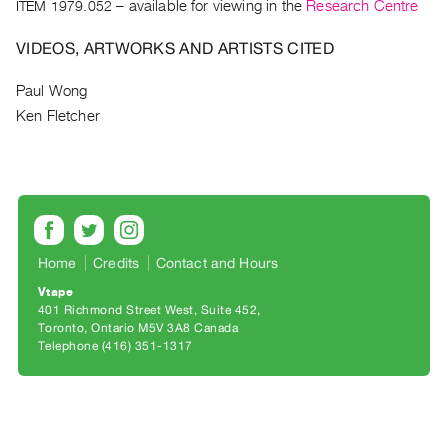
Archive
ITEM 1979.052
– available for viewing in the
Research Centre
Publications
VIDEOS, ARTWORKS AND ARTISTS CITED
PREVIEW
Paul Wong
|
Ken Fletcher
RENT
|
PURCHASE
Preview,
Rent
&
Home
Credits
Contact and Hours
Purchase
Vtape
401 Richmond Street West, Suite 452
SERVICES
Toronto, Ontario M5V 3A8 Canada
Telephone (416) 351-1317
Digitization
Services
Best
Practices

--------------------------------

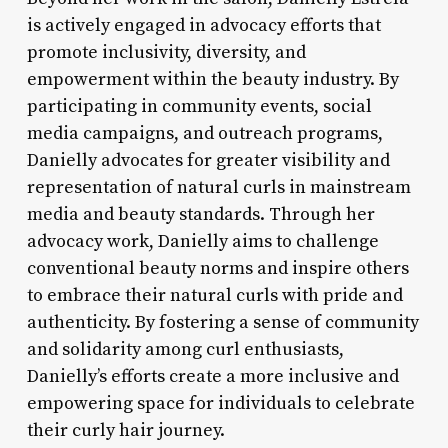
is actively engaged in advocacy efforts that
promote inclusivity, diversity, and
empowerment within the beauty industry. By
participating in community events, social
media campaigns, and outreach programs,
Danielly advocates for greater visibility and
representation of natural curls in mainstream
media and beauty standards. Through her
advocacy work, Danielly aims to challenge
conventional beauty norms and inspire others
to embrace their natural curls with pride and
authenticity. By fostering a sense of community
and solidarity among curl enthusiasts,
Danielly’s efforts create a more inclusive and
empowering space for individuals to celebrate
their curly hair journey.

--------------------------------

▶ **Written task**
Arrange the lines of the entries between the line holding "is actively engaged in advocacy efforts that" and the line holding "media and beauty standards. Through her", inclusive, as a Markdown table with the columns Row and Line text. Number each row and leave out any blank lines.

▶ **Exercise answer**
| Row | Line text |
|---|---|
| 1 | is actively engaged in advocacy efforts that |
| 2 | promote inclusivity, diversity, and |
| 3 | empowerment within the beauty industry. By |
| 4 | participating in community events, social |
| 5 | media campaigns, and outreach programs, |
| 6 | Danielly advocates for greater visibility and |
| 7 | representation of natural curls in mainstream |
| 8 | media and beauty standards. Through her |